### Task goal
Copy out word for word the lines in the records below from the line with "bottom of the" to the line with "between the moving and fixing frame.", including both of those lines.

### Material to process
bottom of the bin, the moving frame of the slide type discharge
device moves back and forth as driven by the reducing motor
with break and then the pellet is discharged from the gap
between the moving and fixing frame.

==

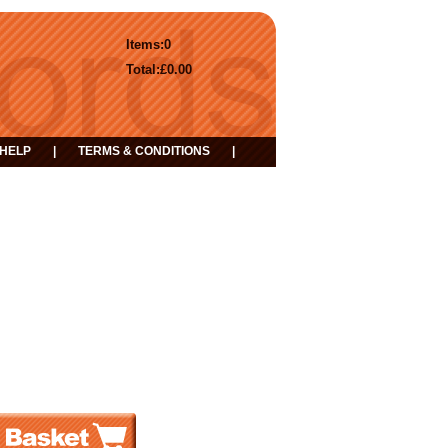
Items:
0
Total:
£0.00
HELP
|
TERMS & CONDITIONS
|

### Reply
bottom of the bin, the moving frame of the slide type discharge
device moves back and forth as driven by the reducing motor
with break and then the pellet is discharged from the gap
between the moving and fixing frame.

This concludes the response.